My Unhealthy Fascination

I've always been drawn to old cemeteries.

They seem so forgotten. Very few fresh flowers or flags, any evidence that someone who still walks this earth remembers...

But they're saturated with history. Most of these graves date back over a century.

Yesterday I walked through the old cemetery alone, looking for answers.

How did mothers in the 1800's deal with the loss of a child? It looks like a common situation back in those days. Did they just accept it gracefully as a fact of life? Par for the course? Did they scream and cry? Did they feel deserted by God?
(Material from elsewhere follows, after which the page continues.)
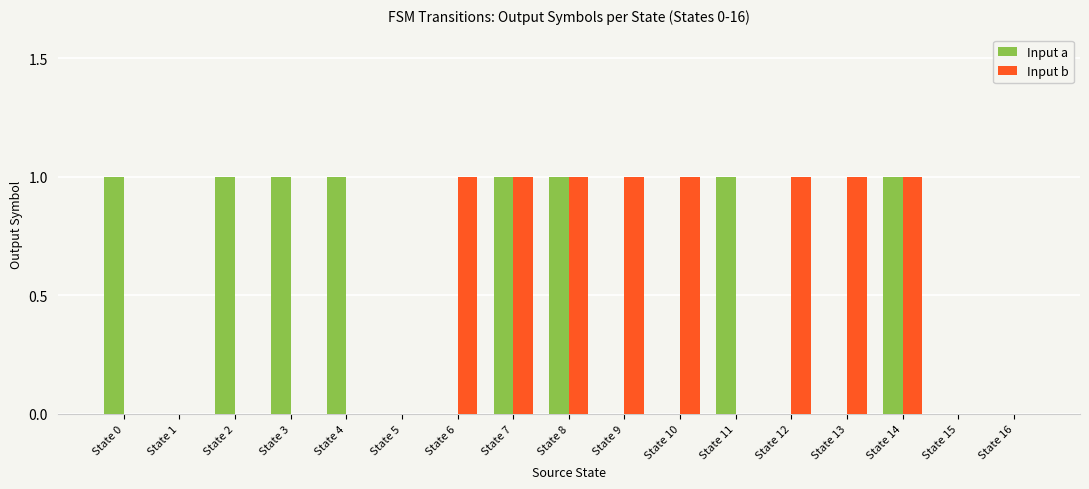

Is the value of Input a at State 1 greater than the value of Input b at State 7?

No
Can you almost see the divots this mother's knees left in front of her babies' headstones? The flowers she put on the cold marble every year, every season? Did she accept her burden better than I am?

The cemetery remains peacefully secretive. And I rejoice for those mothers who have joined with their babies in heaven.


  1. Jessica is buried in a cemetary that has been in use since before the Civil War. Over the last 24 yrs, I have often walked through the old part, reading the names/dates on the old stones. MANY of those stones show that BOTH mother & infant share the same death dates. The practice of medicine has come a long way.

    Jessica is actually in an older section of the cemetary, we buried her in a vacant family plot next to Ty's gr-parents. There is a very old, 3"x5" stone next to her that simply says, "Infant Parsons."

    On a side note...old cemetaries can be fascinating. Once we took butcher paper out to one of our visits to Jessica's grave & I had the girls go to the old part, pick a stone, do a rubbing of it & come back home & write a fictional story about that person.

    Blessings, Kim<><

  2. Have you been to the old Knoop Farm that is now the main office of the Miami County Parks? They have a beautiful old family cemetary. I believe the Knoops were one of the first, if not the first family settled in the county. You should check it out.

  3. The cemetery where Carleigh is buried has some old stones. One day Kyndra and I walked around and just looked at them all. I counted at least 24 stones of children 2 and under (both new and old). I kinda wonder too how it was back then.

  4. beautiful pictures! I can't imagine that those women would have delt with their pain in any other way.

    Hope your day is going well.

  5. baby loss was beyond taboo back then. You were almost told not to have another child if you lost a child back then. What times we live in now.

  6. old cemeteries are both beautiful and tragic. they way they mix history and family and faith and grief is absolutely breathtaking.